▶ [Alıntı metin]:
__________________________________________________
Bulgari CEO’su Jean-Christophe Babin Röportajı

Bulgari CEO’su Jean-Christophe Babin Röportajı

Baselworld 2016 süresince gerçekleştirdiğimiz röportajlardan ilki Bvlgari markasının CEO’su Jean-Christophe Babin ile oldu. Editörümüz Serdar OAL’ın kendisiyle yaptığı keyifli sohbetin detayları haberimizde.

SO: Öncelikle Horobox’a hoş geldiniz Bay Babin.. Bizimle beraber olduğunuz için teşekkür ederiz.

JCB: Hoş bulduk.. Ben teşekkür ederim..

SO: Şu an sektörün önemli markalarından birinde CEO olarak görev yapıyorsunuz. Bunun yanında sizin sıkı bir saat koleksiyoneri olduğunuzu da biliyoruz. Bir lüks saat üreticisi firmanın CEO’su konumunda olmak sizin saat seçimlerinizi etkiliyor mu..? Mesela o gün hangi saati takacağınıza veya koleksiyonunuza katmayı planladığınız yeni saatinize karar verme aşamasında etkisi oluyor mu..?

JCB: Aslında olmuyor. Yaklaşık 20 senedir saat koleksiyonerliği yapıyorum.. Deyim yerindeyse içimde saat sevgisiyle doğduğumu söyleyebilirim ki bu da Bulgari’de CEO olarak göreve başlamamdan bir hayli önceye dayanıyor dolayısıyla, seçimlerim Bulgari markasına ait ürünler ile sınırlı değil. Ancak bazı özel okazyonlarda bu duruma dikkat ettiğimi söyleyebilirim zira Bulgari’nin CEO’su olarak bulunduğum yerlerde kolumda farklı markadan bir saat ile görünmem çalıştığım kuruma haksızlık olur diye düşünüyorum.
__________________________________________________
▶ [Verilen bilgiler]:
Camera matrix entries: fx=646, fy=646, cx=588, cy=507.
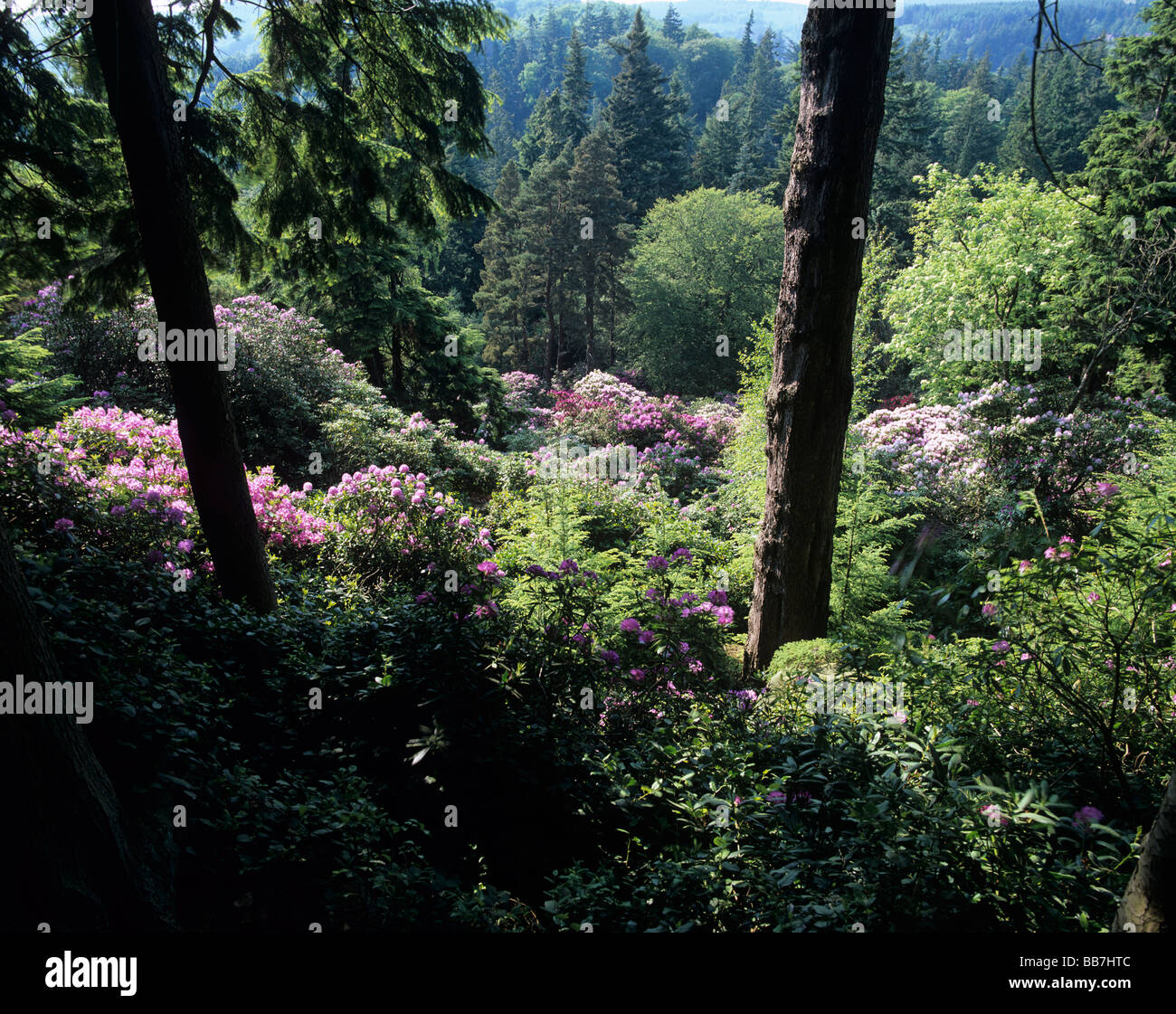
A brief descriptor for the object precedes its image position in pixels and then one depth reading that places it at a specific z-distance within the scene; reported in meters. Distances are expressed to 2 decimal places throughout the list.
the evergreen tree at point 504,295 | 31.02
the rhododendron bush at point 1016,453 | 10.48
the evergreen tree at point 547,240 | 28.92
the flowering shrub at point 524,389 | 22.30
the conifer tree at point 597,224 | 28.77
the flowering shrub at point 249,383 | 9.58
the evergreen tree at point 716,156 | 43.16
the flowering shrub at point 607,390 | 16.20
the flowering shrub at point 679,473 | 12.51
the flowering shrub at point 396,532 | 6.57
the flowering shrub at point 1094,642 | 2.47
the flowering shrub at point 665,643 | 3.75
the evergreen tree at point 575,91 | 43.53
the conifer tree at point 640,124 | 39.56
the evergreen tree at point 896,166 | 33.44
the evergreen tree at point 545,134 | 40.81
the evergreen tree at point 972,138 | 47.88
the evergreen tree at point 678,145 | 40.88
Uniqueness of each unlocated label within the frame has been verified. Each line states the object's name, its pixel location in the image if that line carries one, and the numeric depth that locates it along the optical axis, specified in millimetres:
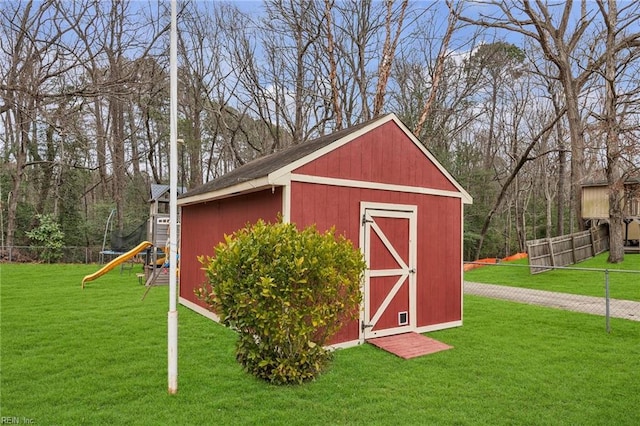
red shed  4992
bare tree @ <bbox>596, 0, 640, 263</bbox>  12438
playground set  9742
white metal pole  3604
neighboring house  16375
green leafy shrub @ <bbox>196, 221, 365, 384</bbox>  3691
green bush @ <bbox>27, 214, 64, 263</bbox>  14797
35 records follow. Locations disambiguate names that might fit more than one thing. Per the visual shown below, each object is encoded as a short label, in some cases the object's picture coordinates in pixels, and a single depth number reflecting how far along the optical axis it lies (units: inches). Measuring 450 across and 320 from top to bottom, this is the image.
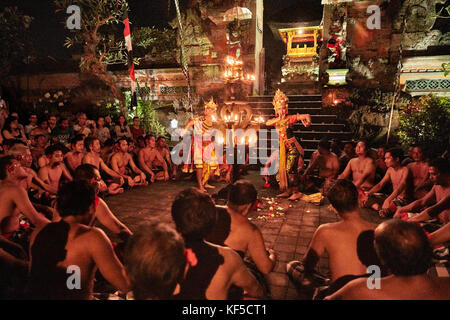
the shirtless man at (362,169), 241.8
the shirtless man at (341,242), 92.9
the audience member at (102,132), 363.9
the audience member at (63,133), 341.9
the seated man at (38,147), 262.7
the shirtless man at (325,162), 271.4
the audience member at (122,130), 387.2
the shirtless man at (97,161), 261.3
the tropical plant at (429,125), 303.6
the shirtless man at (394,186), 206.4
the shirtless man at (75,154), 254.5
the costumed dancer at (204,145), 278.1
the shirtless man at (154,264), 59.8
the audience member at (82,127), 343.6
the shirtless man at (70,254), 82.0
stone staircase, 418.3
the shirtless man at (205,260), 74.0
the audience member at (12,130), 289.3
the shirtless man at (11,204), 124.5
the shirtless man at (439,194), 148.1
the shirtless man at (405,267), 65.7
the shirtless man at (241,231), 100.0
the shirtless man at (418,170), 208.3
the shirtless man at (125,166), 294.5
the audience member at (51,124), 342.0
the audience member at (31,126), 341.4
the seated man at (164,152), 362.3
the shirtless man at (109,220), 128.7
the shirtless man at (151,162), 331.0
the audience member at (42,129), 311.4
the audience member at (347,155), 304.8
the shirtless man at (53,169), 215.0
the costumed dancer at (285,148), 270.5
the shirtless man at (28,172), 180.3
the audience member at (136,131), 405.7
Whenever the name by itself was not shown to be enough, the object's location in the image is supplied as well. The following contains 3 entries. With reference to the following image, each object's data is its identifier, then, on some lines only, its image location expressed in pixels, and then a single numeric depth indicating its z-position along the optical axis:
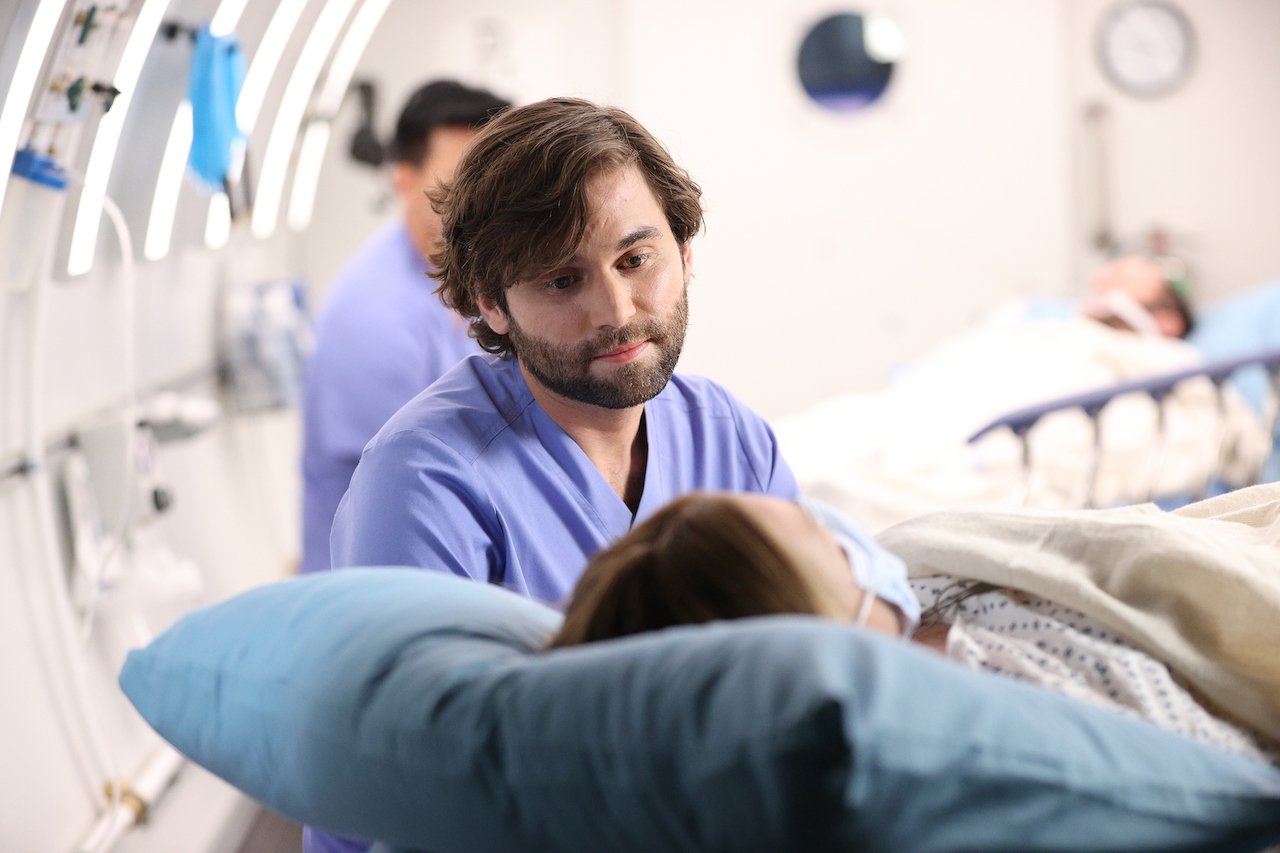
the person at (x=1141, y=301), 3.96
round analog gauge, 5.00
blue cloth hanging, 2.62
__________________________________________________
▶ [Görev A]: Bulgari CEO'su röportajında Jean-Christophe Babin kaç yıldır saat koleksiyonerliği yaptığını söylüyor?
▶ [Görev B]: Jean-Christophe Babin röportajına, gösterilen son cümlenin ardından gelecek bölümü yazarak devam edin.

▶ [Yanıt alanı A]: Yaklaşık 20 yıldır.

▶ [Yanıt alanı B]:
_DSC6482-copy.jpg

SO: Yaklaşık iki sene gibi kısa bir zaman zarfında Bulgari’den ardı ardına rekor kıran teknik özelliklerle donatılmış modeller ile tanıştık.. Özellikle ‘’incelik’’ teması üzerine yoğunlaşan bu modellerin ardından bizleri ne gibi yenilikler bekliyor..?

JCB: Sizin de takdir edeceğiniz üzere marka olarak kadın kullanıcılara yönelik ürünler konusunda çok tecrübeliyiz. Özellikle mücevherat bölümü olarak ürettiğimiz eşsiz ürünler ile kadınların düşlerini süsleme konusunda çok iyi olduğumuzu söyleyebilirim. Erkek saat modellerini tasarlarken de benzer bir fikirden yola çıktık aslında.. Bir kadının hayalini kurduğu bir mücevher setine bakarken hissettiklerine benzer duyguları bir erkekte ne şekilde uyandırabiliriz diye düşündük ve erkek için lüks kavramını en iyi yansıtan kriterlerden biri olan zarafet üzerine yoğunlaştık. Konu saat olduğunda zarafet çoğu zaman incelik ile yansıtılmaya çalışılan bir özellik.. Biz de bu özelliği ile öne çıkan tasarımlara yöneldik.. İlginç bir şekilde sektörde incelik teması üzerine tasarım yapan pek firma yok.. Elbette bu konseptte çok başarılı ürünler sunan markalar var ama genele oranla sayıca çok azlar. Bulgari’nin, kökleri İtalya’ya dayanan tasarım anlayışının ve mücevherat geçmişinin da etkisiyle, saat tasarlama konusunda çok başarılı olduğunu düşünüyorum. Mevzu incelik kriterine geldiğinde ise doğal olarak ortaya oldukça zorlayıcı bir süreç çıkıyor çünkü bir tasarımı ne kadar inceltirseniz tasarımın sunduğu karakteri de o derecede törpülemiş oluyorsunuz.. Ancak Bulgari’de bu durumun ne kadar farklı gerçekleştiğini kasasında 110 adet farklı faset ( kesik ) bulunan Octo’ya bakarak görmeniz mümkün.. Bu bence çok önemli bir detay çünkü size zarafeti sunarken karakterden de ödün vermemeyi başarıyor..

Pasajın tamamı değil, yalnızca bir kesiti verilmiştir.